Sarah wanted her husband to be dominant but he wanted to be submissive. They also had different preferences when it came to foreplay, which meant the chemistry was more forced than would have been ideal. “But we did go on and get married; we wanted to please each other,” she says.
The couple tried sex toys, dressing up in lingerie and costumes, and also went to see a counsellor – but the issues got progressively worse, and Sarah says that if they ever did have sex it lacked passion; the pair “going through the motions”. On birthdays and their wedding anniversary, they both felt compelled to mark the date. “Our hearts just weren’t in it,” Sarah says. “We’d make excuses: too tired, too drunk.”
The crunch point came when her husband returned from a business trip. He’d been away for a couple of weeks: “I thought I really would make an effort when he came back,” Sarah says. “But it just ended up I don’t think we even had sex – I mean it’s bad I can’t even remember if we did or not.”
Unlike Sarah, Laura*, now 45, remembers exactly when she last had sex with her now ex-husband. “I woke up on my 33rd birthday in a separate bedroom from my husband knowing I would have sex that day for the first time in a year,” she recalls.

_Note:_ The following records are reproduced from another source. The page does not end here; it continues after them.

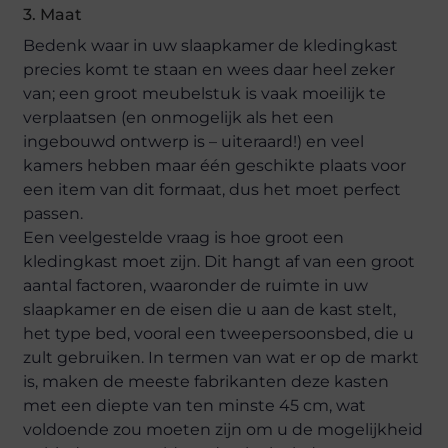
3. Maat
Bedenk waar in uw slaapkamer de kledingkast
precies komt te staan en wees daar heel zeker
van; een groot meubelstuk is vaak moeilijk te
verplaatsen (en onmogelijk als het een
ingebouwd ontwerp is – uiteraard!) en veel
kamers hebben maar één geschikte plaats voor
een item van dit formaat, dus het moet perfect
passen.
Een veelgestelde vraag is hoe groot een
kledingkast moet zijn. Dit hangt af van een groot
aantal factoren, waaronder de ruimte in uw
slaapkamer en de eisen die u aan de kast stelt,
het type bed, vooral een tweepersoonsbed, die u
zult gebruiken. In termen van wat er op de markt
is, maken de meeste fabrikanten deze kasten
met een diepte van ten minste 45 cm, wat
voldoende zou moeten zijn om u de mogelijkheid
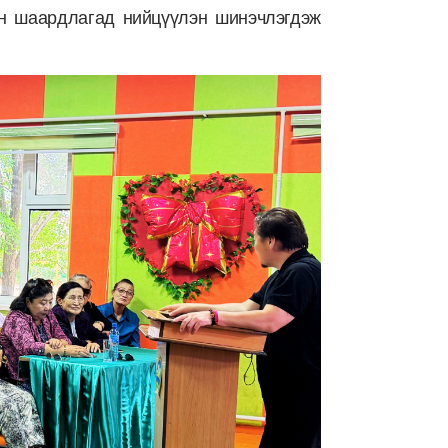
йн шаардлагад нийцүүлэн шинэчлэгдэж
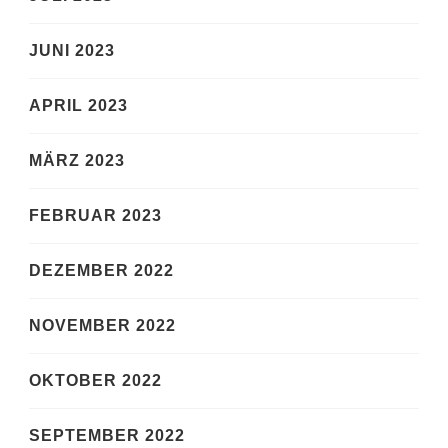
JUNI 2023
APRIL 2023
MÄRZ 2023
FEBRUAR 2023
DEZEMBER 2022
NOVEMBER 2022
OKTOBER 2022
SEPTEMBER 2022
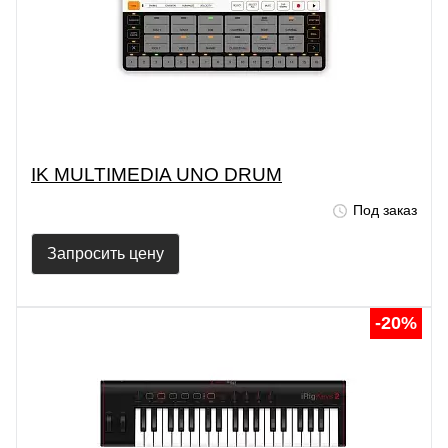
IK MULTIMEDIA UNO DRUM
Под заказ
Запросить цену
-20%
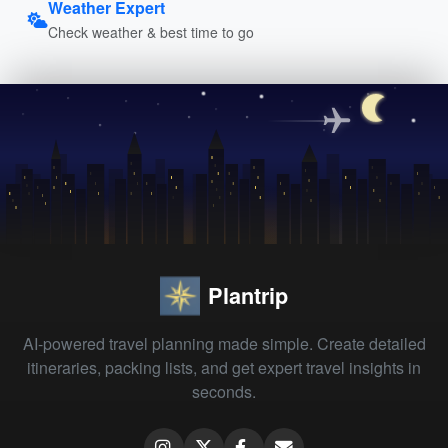
Weather Expert
Check weather & best time to go
Plantrip
AI-powered travel planning made simple. Create detailed
itineraries, packing lists, and get expert travel insights in
seconds.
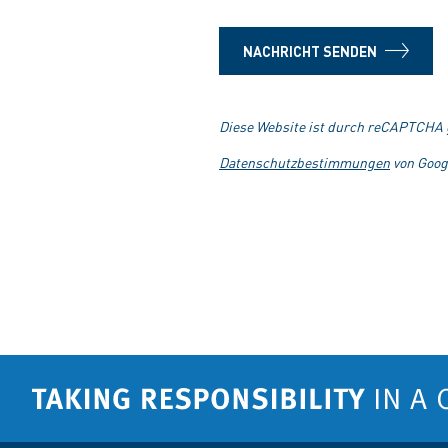
NACHRICHT SENDEN
Diese Website ist durch reCAPTCHA g
Datenschutzbestimmungen
von Goog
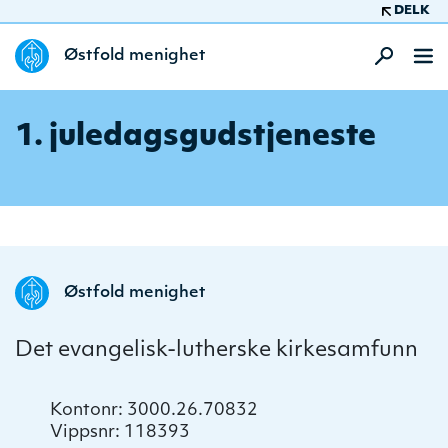
DELK
Østfold menighet
1. juledagsgudstjeneste
Østfold menighet
Det evangelisk-lutherske kirkesamfunn
Kontonr: 3000.26.70832
Vippsnr: 118393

The couple got married in 2004 when Laura was 30, having already been together for a couple of years. At the beginning their relationship was highly sex-driven – Laura says they were having sex at least once a day for the first three years. Unlike others who spoke to HuffPost, Laura says the reason her relationship eventually became sexless was clearcut and one-sided – her partner decided he didn’t want to have sex anymore.

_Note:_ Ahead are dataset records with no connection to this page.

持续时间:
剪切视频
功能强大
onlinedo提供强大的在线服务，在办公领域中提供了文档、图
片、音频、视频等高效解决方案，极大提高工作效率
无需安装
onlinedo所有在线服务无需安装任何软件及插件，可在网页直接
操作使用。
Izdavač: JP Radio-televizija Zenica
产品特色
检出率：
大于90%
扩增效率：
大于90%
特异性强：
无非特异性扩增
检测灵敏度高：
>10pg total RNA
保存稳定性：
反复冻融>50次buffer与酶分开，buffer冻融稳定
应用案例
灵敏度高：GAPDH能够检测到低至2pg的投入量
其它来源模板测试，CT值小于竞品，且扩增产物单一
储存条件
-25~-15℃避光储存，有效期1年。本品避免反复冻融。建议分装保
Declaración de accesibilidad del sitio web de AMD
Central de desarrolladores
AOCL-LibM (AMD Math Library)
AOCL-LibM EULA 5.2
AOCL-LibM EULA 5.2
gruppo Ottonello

“I have a very high libido and because our relationship wasn’t going so well he used it as a tool to control me. He explicitly told me he was doing that. He knew it was my number one priority. We went months without having sex.”
Bad communication is the cornerstone of many of the sex problems Fieldhouse sees through her work. “Sexless relationships can develop, regardless of age, when communication begins to break down between the couple,” she says.

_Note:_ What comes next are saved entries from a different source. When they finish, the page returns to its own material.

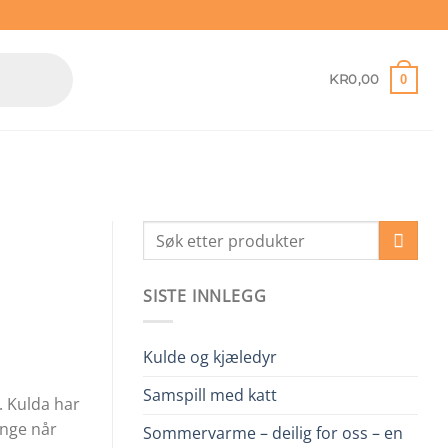
0
KR
0,00
SISTE INNLEGG
Kulde og kjæledyr
Samspill med katt
. Kulda har
lenge når
Sommervarme – deilig for oss – en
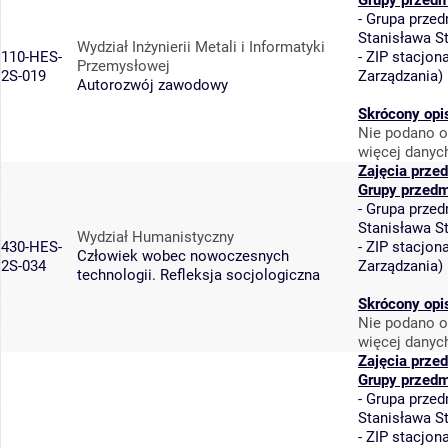
Grupy przedm
-
Grupa przed
Stanisława S
Wydział Inżynierii Metali i Informatyki
110-HES-
-
ZIP stacjon
Przemysłowej
2S-019
Zarządzania
)
Autorozwój zawodowy
Skrócony opi
Nie podano o
więcej danyc
Zajęcia prze
Grupy przedm
-
Grupa przed
Stanisława S
Wydział Humanistyczny
430-HES-
-
ZIP stacjon
Człowiek wobec nowoczesnych
2S-034
Zarządzania
)
technologii. Refleksja socjologiczna
Skrócony opi
Nie podano o
więcej danyc
Zajęcia prze
Grupy przedm
-
Grupa przed
Stanisława S
-
ZIP stacjon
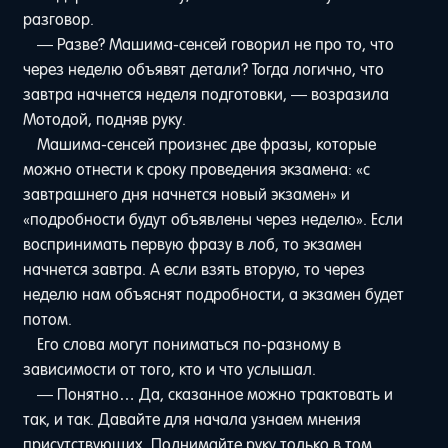
разговор.
— Разве? Машима-сенсей говорил не про то, что
через неделю объявят детали? Тогда логично, что
завтра начнется неделя подготовки, — возразила
Мотодой, подняв руку.
Машима-сенсей произнес две фразы, которые
можно отнести к сроку проведения экзамена: «с
завтрашнего дня начнется новый экзамен» и
«подробности будут объявлены через неделю». Если
воспринимать первую фразу в лоб, то экзамен
начнется завтра. А если взять вторую, то через
неделю нам объяснят подробности, а экзамен будет
потом.
Его слова могут пониматься по-разному в
зависимости от того, кто и что услышал.
— Понятно… Да, сказанное можно трактовать и
так, и так. Давайте для начала узнаем мнения
присутствующих. Поднимайте руку только в том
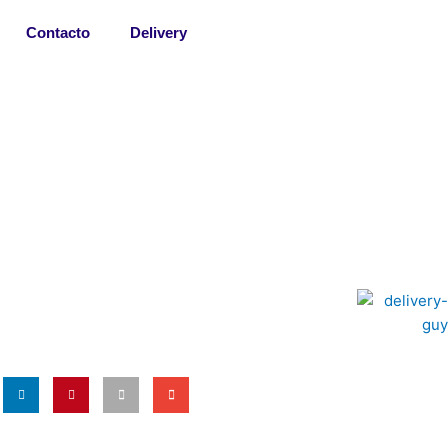
Contacto
Delivery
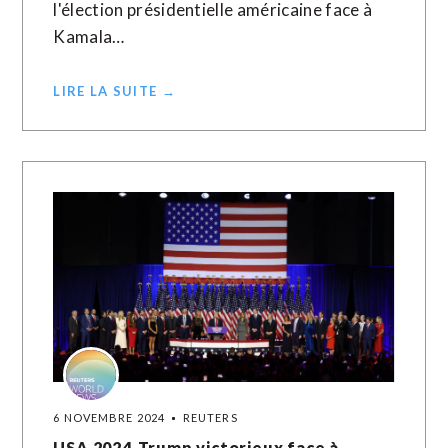
l'élection présidentielle américaine face à
Kamala…
LIRE LA SUITE →
6 NOVEMBRE 2024
REUTERS
USA 2024-Trump victorieux face à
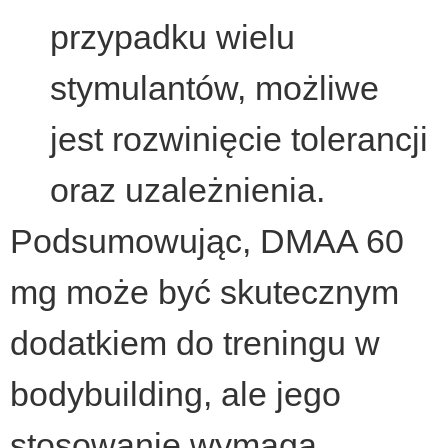
przypadku wielu
stymulantów, możliwe
jest rozwinięcie tolerancji
oraz uzależnienia.
Podsumowując, DMAA 60
mg może być skutecznym
dodatkiem do treningu w
bodybuilding, ale jego
stosowanie wymaga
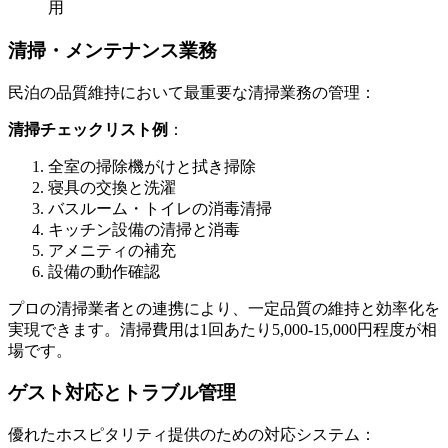
用
清掃・メンテナンス業務
民泊の品質維持において最重要な清掃業務の管理：
清掃チェックリスト例
：
全室の掃除機がけと拭き掃除
寝具の交換と洗濯
バスルーム・トイレの消毒清掃
キッチン設備の清掃と消毒
アメニティの補充
設備の動作確認
プロの清掃業者との連携により、一定品質の維持と効率化を
実現できます。清掃費用は1回あたり5,000-15,000円程度が相
場です。
ゲスト対応とトラブル管理
優れたホスピタリティ提供のための対応システム：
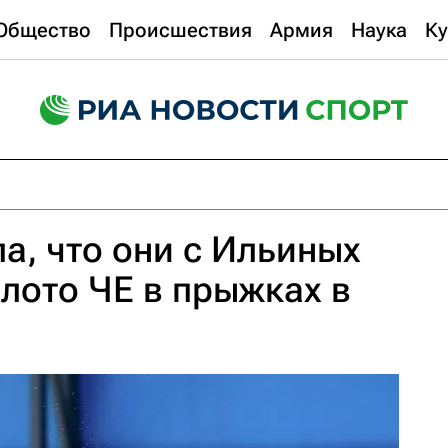
Общество
Происшествия
Армия
Наука
Ку
а, что они с Ильиных
лото ЧЕ в прыжках в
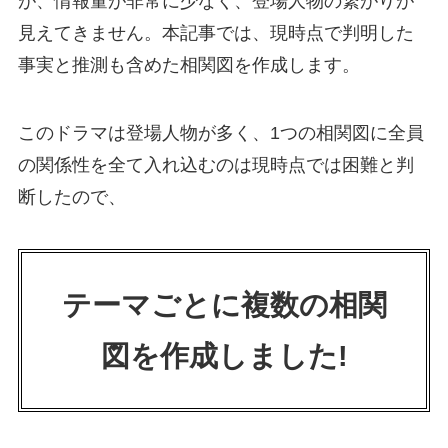
が、情報量が非常に少なく、登場人物の繋がりが
見えてきません。本記事では、現時点で判明した
事実と推測も含めた相関図を作成します。
このドラマは登場人物が多く、1つの相関図に全員
の関係性を全て入れ込むのは現時点では困難と判
断したので、
テーマごとに複数の相関
図を作成しました!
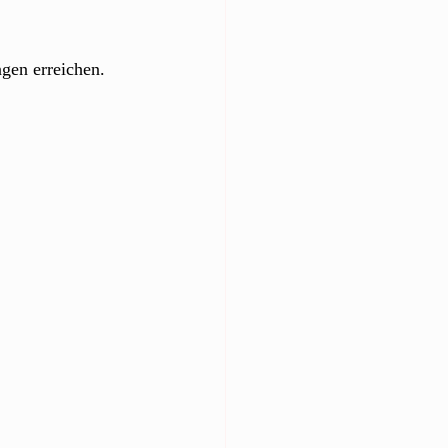
ngen erreichen.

“Typically, when communication is unhealthy, it opens up the opportunity for resentment, misunderstanding and unfulfilling sex to creep into the relationship,” she adds.
The counsellor says as well as communication issues, younger people might feel pressure from social media to look a certain way, they might have increasing work pressure, peer pressure, anxiety related to performance (which might be increased by exposure to porn), and also general exhaustion.
Of course a number of people find their sex life is halted for physical reasons, rather than emotional or mental ones. Laurence, 24, hasn’t been able to have sex with his fiancé since December because she suffers with vaginismus - the involuntary contraction of muscles around the opening of the vagina which can make penetration or sexual activity painful, or even impossible. And Corii, 27, says that her relationship of eight years has become sexless because of medications she is taking that causes low libido.
But it would be a mistake to presume physical barriers are the only reason younger couples aren’t busy between the sheets. “There is a general perception that younger people are having more sex than older generations, when actually that’s not true,” says Fieldhouse.
For Sarah, she just wishes that young people would be more honest about what was really going on. “My friends were always talking about having sex and children and I would just think well I’m glad I don’t want a baby now because it wouldn’t happen!”
She says now she is single and out of the relationship she is having more honest conversations with her colleagues and finding others who are in the same boat. “They’re not having as much sex as I thought they all were.”
*Some names have been changed to protect anonymity of case studies.